» **SELECTED PASSAGE**:
- - - - -
As a result, Catholic teaching has almost never succeeded in ascribing positive value to sexuality, i.e. associating it with love or seeing it as a positive experience of our humanity, leading to an acceptance of the mystery of otherness and of God's immense Love. Paul VI's encyclical, Casti Conubii, does equate unity in love as an equal goal with procreation, but since the Catholic natural law view of marriage strongly prohibiting contraception is vigorously upheld in the same document, this takes away with the left hand what the Pope seems to give with the right. Faithful Catholic couples today are still constrained to fear an unwanted child every time they express their physical love to each other regardless of the number of children they have. Creativity and spontaneity in sexual love are aborted by a natural law ethics not based on scripture.

Sexuality was surrounded with many images of danger to the spiritual life. The saint became the one who renounced all sexual life. Only those males who renounced sexuality could be priests. Many Catholics believe that to have celibate priests and nuns is essential to Catholic identity. Catholic ethics today remains mainly faithful to the patristic tradition: sexuality still, by and large, belongs to the order of impurity. Therefore marriage must have less value for the Kingdom than celibacy. Priesthood is reserved to celibate men as only they can be free to serve God totally as did Jesus who was celibate according to tradition.

EFFECTS OF A NATURAL LAW ETHIC
Catholic authority bases its sexual ethics upon its understanding of its concept of natural law, as if it were universally understood, as if morality can be the subject of a science which all men of good will should recognize as valid. But current sciences (the social and human sciences in particular) and other ethical traditions are denied the possibility of joining in, dialoging and confirming this rationality.
- - - - -
[Records taken from a dataset]
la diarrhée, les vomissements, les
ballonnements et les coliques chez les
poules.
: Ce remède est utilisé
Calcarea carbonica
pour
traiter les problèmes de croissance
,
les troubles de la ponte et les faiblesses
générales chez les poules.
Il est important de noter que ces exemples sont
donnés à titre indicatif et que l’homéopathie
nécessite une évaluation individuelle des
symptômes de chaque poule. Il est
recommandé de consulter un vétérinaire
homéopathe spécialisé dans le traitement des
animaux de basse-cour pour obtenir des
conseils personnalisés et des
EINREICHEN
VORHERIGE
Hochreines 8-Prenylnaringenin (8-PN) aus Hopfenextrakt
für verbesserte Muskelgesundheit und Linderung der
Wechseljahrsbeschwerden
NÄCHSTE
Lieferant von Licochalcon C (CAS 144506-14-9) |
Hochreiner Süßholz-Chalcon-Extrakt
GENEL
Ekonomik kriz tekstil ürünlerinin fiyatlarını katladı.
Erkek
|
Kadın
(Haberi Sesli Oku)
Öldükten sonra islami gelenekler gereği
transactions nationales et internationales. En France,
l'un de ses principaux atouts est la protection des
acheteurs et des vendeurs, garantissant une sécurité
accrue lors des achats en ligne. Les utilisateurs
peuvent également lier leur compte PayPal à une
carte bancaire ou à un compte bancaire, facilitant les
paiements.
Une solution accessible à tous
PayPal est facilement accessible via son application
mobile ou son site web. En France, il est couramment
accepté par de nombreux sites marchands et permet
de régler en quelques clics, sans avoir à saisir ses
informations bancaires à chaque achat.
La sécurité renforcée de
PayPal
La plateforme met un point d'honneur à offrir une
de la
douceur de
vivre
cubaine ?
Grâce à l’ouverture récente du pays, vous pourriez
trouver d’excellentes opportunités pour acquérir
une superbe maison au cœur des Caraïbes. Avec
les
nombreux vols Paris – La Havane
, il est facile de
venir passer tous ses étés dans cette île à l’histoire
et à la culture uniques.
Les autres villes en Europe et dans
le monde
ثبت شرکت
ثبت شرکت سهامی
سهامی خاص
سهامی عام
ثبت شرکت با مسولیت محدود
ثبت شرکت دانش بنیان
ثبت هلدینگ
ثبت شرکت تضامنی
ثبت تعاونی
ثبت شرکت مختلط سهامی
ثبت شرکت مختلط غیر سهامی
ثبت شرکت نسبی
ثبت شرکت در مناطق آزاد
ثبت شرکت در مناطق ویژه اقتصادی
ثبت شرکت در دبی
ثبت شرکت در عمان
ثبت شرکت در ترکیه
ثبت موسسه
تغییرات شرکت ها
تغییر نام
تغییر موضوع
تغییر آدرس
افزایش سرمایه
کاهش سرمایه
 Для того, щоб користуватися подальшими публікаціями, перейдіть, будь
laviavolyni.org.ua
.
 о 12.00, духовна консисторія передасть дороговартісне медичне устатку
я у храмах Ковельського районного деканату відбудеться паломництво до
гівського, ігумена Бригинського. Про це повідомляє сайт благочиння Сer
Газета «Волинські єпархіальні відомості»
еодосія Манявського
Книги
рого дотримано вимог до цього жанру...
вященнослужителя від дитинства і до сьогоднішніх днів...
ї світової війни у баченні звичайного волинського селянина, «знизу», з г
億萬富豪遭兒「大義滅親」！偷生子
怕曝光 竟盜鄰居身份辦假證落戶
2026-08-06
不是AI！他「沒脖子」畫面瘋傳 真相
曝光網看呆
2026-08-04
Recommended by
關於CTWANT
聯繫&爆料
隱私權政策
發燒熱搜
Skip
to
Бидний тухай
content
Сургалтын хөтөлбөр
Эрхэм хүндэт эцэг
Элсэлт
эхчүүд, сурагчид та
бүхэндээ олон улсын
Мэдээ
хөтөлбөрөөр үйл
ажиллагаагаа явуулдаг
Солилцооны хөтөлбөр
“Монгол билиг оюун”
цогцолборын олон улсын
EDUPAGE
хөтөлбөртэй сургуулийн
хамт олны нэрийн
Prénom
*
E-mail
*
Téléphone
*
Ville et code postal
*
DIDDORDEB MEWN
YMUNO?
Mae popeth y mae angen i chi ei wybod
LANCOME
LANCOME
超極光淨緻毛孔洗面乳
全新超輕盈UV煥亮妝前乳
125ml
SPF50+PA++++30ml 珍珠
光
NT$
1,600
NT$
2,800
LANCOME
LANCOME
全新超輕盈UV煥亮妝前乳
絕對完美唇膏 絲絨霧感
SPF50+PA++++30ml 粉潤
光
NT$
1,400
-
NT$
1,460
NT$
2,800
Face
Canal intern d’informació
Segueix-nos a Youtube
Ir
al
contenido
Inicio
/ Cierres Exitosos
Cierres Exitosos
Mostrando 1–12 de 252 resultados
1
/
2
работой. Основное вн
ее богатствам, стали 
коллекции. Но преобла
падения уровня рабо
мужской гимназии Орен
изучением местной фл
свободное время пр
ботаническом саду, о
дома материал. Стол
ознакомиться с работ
- - - - -
» **YOUR TASKS**:
a) In one to three sentences, explain why the passage on Catholic sexual ethics says the priesthood is reserved to celibate men.
b) Set down the lines of the listing word for word, starting with its first line and going on through the line with "de régler en".
The passage on Catholic sexual ethics and the listing are separate material.

» **EXERCISE RESULTS**:
a) The priesthood is reserved to celibate men because only they can be free to serve God totally. In this they follow Jesus, who was celibate according to tradition.

b)
la diarrhée, les vomissements, les
ballonnements et les coliques chez les
poules.
: Ce remède est utilisé
Calcarea carbonica
pour
traiter les problèmes de croissance
,
les troubles de la ponte et les faiblesses
générales chez les poules.
Il est important de noter que ces exemples sont
donnés à titre indicatif et que l’homéopathie
nécessite une évaluation individuelle des
symptômes de chaque poule. Il est
recommandé de consulter un vétérinaire
homéopathe spécialisé dans le traitement des
animaux de basse-cour pour obtenir des
conseils personnalisés et des
EINREICHEN
VORHERIGE
Hochreines 8-Prenylnaringenin (8-PN) aus Hopfenextrakt
für verbesserte Muskelgesundheit und Linderung der
Wechseljahrsbeschwerden
NÄCHSTE
Lieferant von Licochalcon C (CAS 144506-14-9) |
Hochreiner Süßholz-Chalcon-Extrakt
GENEL
Ekonomik kriz tekstil ürünlerinin fiyatlarını katladı.
Erkek
|
Kadın
(Haberi Sesli Oku)
Öldükten sonra islami gelenekler gereği
transactions nationales et internationales. En France,
l'un de ses principaux atouts est la protection des
acheteurs et des vendeurs, garantissant une sécurité
accrue lors des achats en ligne. Les utilisateurs
peuvent également lier leur compte PayPal à une
carte bancaire ou à un compte bancaire, facilitant les
paiements.
Une solution accessible à tous
PayPal est facilement accessible via son application
mobile ou son site web. En France, il est couramment
accepté par de nombreux sites marchands et permet
de régler en quelques clics, sans avoir à saisir ses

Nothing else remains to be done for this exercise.